:: DOCUMENT SEGMENT ::
━━━━

Column dimensions. For most samples (unless they are very complex), short columns (10–15 cm) are recommended to reduce method development time.
Such columns afford shorter retention and equilibration times. A flow rate of 1-1.5 mL/min should be used initially. Packing
particle size should be 3 or 5 μm.
Detectors. Consideration must be given to the following:
- Do the analytes have chromophores to enable UV detection?
- Is more selective/sensitive detection required (Table I)?
- What detection limits are necessary?
- Will the sample require chemical derivatization to enhance detectability and/or improve the chromatography?
Fluorescence or electrochemical detectors should be used for trace analysis. For preparative HPLC, refractive index is preferred
because it can handle high concentrations without overloading the detector.
UV wavelength. For the greatest sensitivity λmax should be used, which detects all sample components that contain chromophores. UV wavelengths below 200 nm should be avoided
because detector noise increases in this region. Higher wavelengths give greater selectivity.
Fluorescence wavelength. The excitation wavelength locates the excitation maximum; that is, the wavelength that gives the maximum emission intensity.
The excitation is set to the maximum value then the emission is scanned to locate the emission intensity. Selection of the
initial system could, therefore, be based on assessment of the nature of sample and analytes together with literature data,
experience, expert system software and empirical approaches.

━━━━

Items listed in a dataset
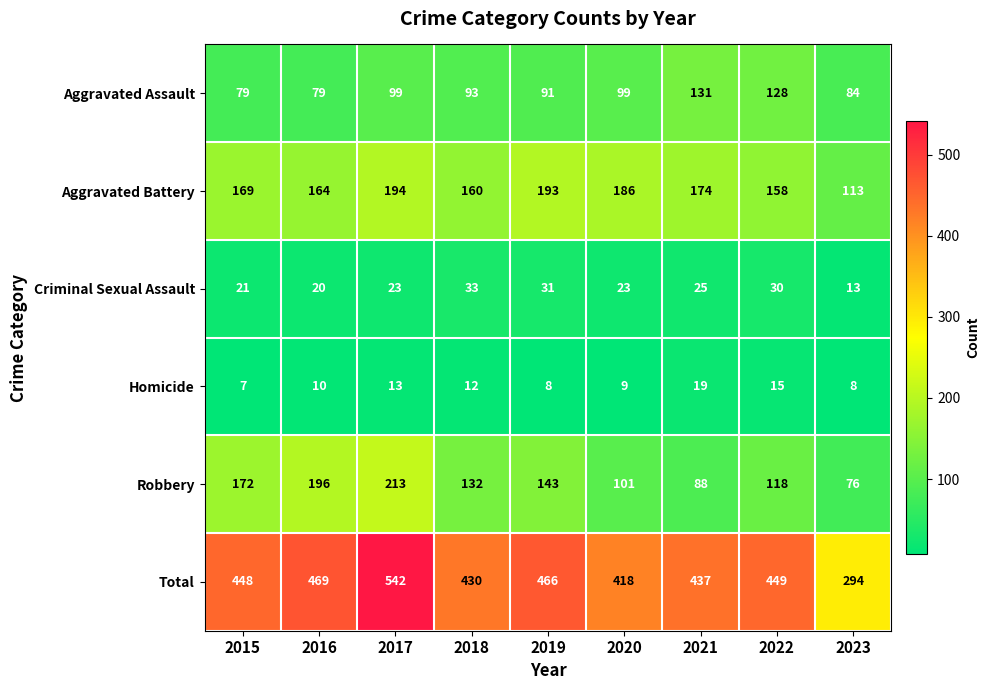

Count the number of categories in the chart.

9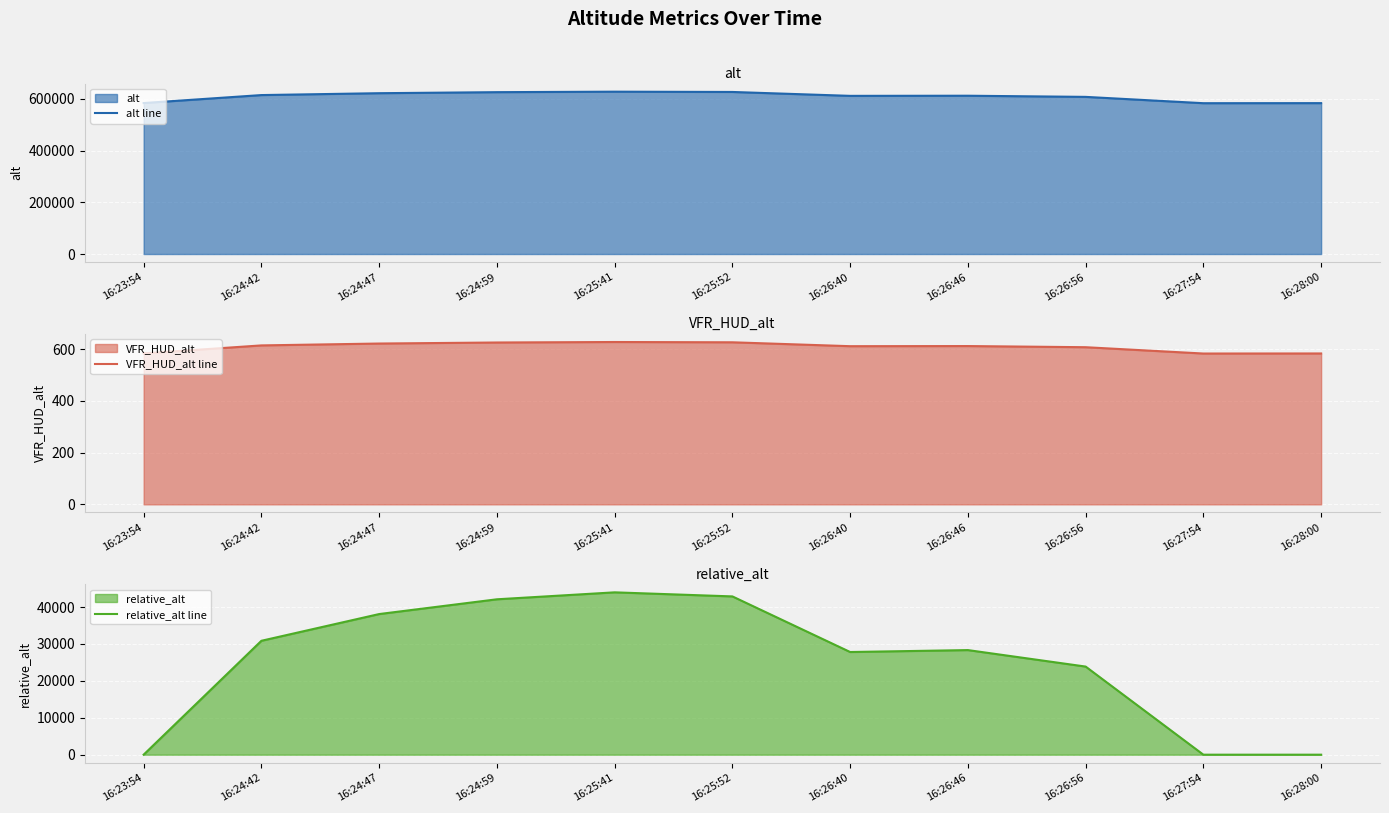

What position from the right is 16:25:52?

6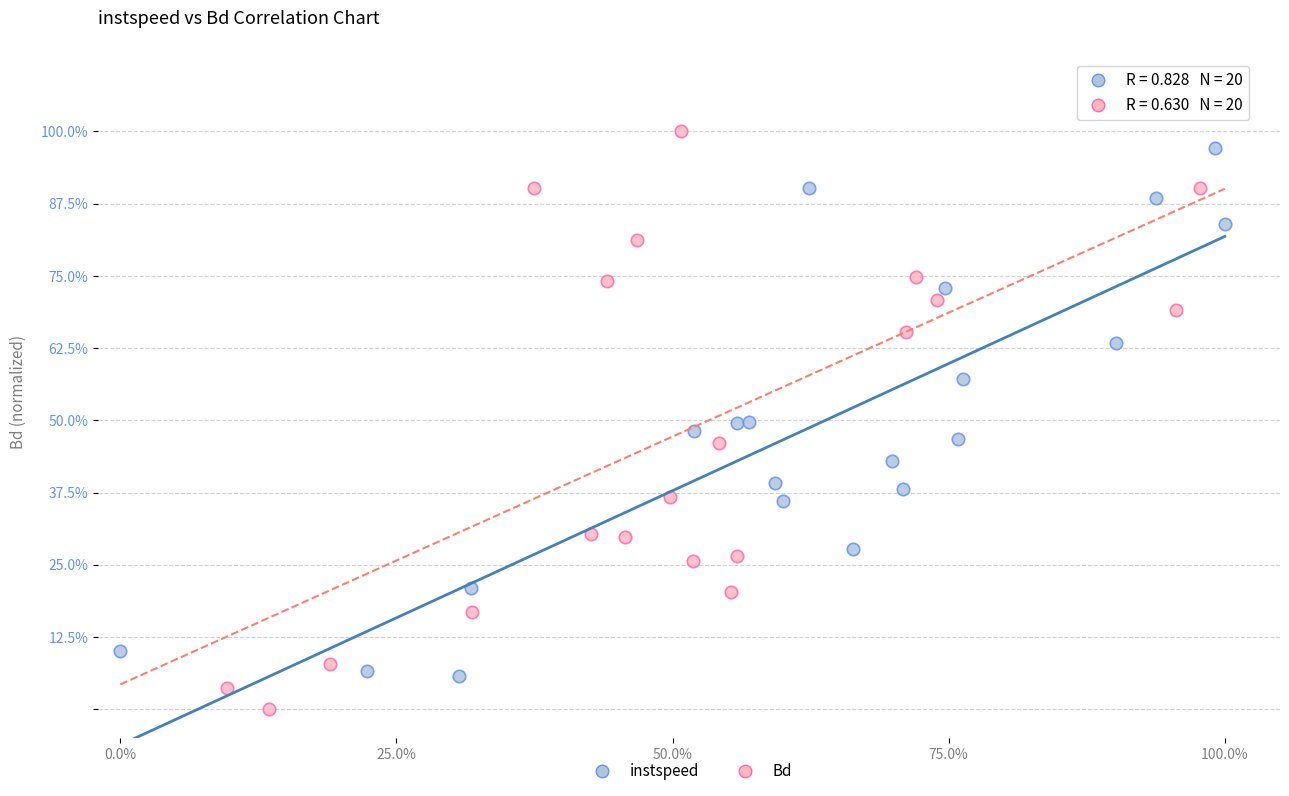

Which series reaches the minimum Y coordinate?

Bd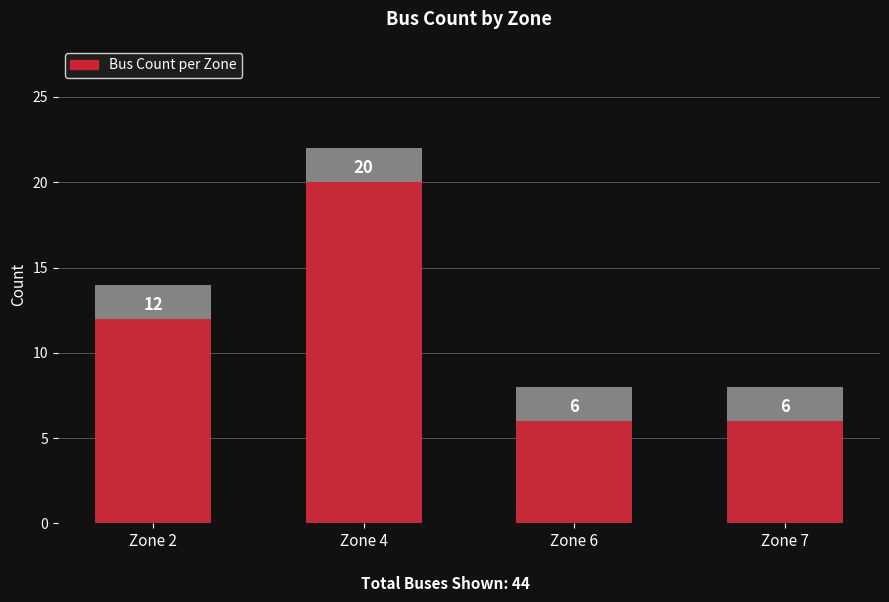

What is the value of the 2nd bar from the left?

20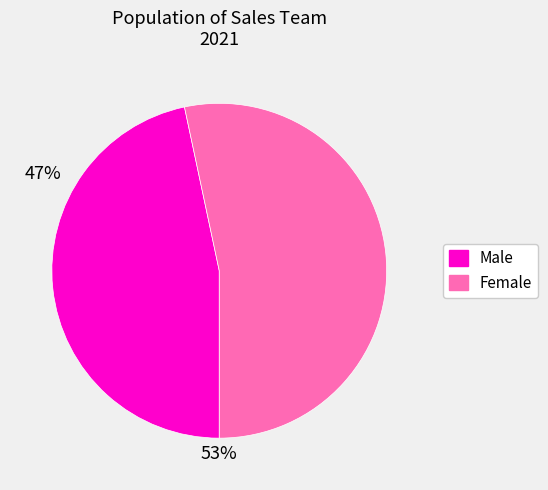

Is there a majority slice in this chart?

Yes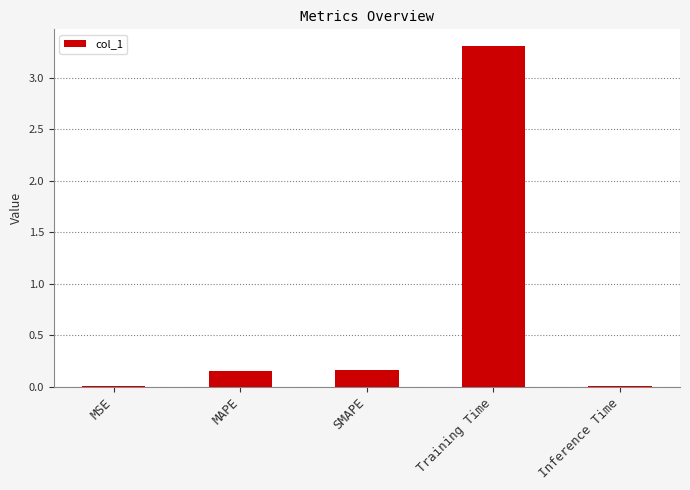

Does the chart contain stacked bars?

No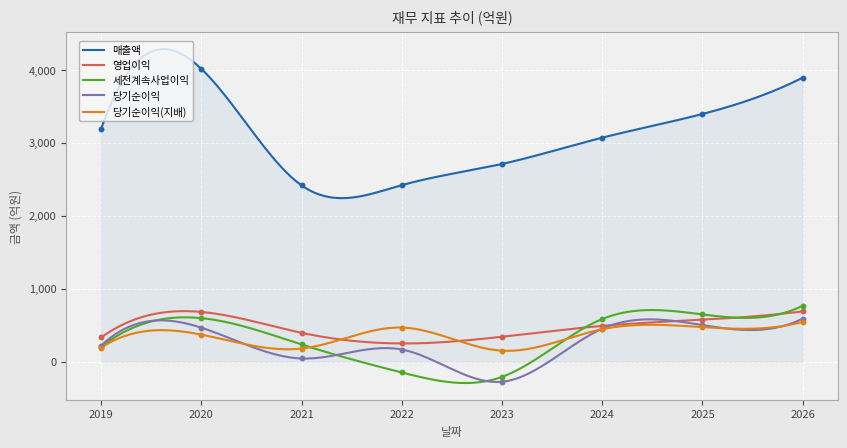

Which series contains the highest Y value?

매출액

━━━━

:: PROBLEMS TO SOLVE ::
1. List the four points the HPLC method development text says must be considered when choosing detectors.
2. Answer these from the HPLC method development text:
(a) What column length is recommended for most samples?
(b) Which detection method is preferred for preparative HPLC?
(c) Why should UV wavelengths below 200 nm be avoided?
3. Please print the HPLC method development text from "Fluorescence wavelength. The" up to and including "and empirical approaches.".

:: RESPONSES BY ITEM NUMBER ::
1.
- Do the analytes have chromophores to enable UV detection?
- Is more selective/sensitive detection required (Table I)?
- What detection limits are necessary?
- Will the sample require chemical derivatization to enhance detectability and/or improve the chromatography?

2.
(a) Short columns of 10–15 cm.
(b) Refractive index.
(c) Because detector noise increases in this region.

3.
Fluorescence wavelength. The excitation wavelength locates the excitation maximum; that is, the wavelength that gives the maximum emission intensity.
The excitation is set to the maximum value then the emission is scanned to locate the emission intensity. Selection of the
initial system could, therefore, be based on assessment of the nature of sample and analytes together with literature data,
experience, expert system software and empirical approaches.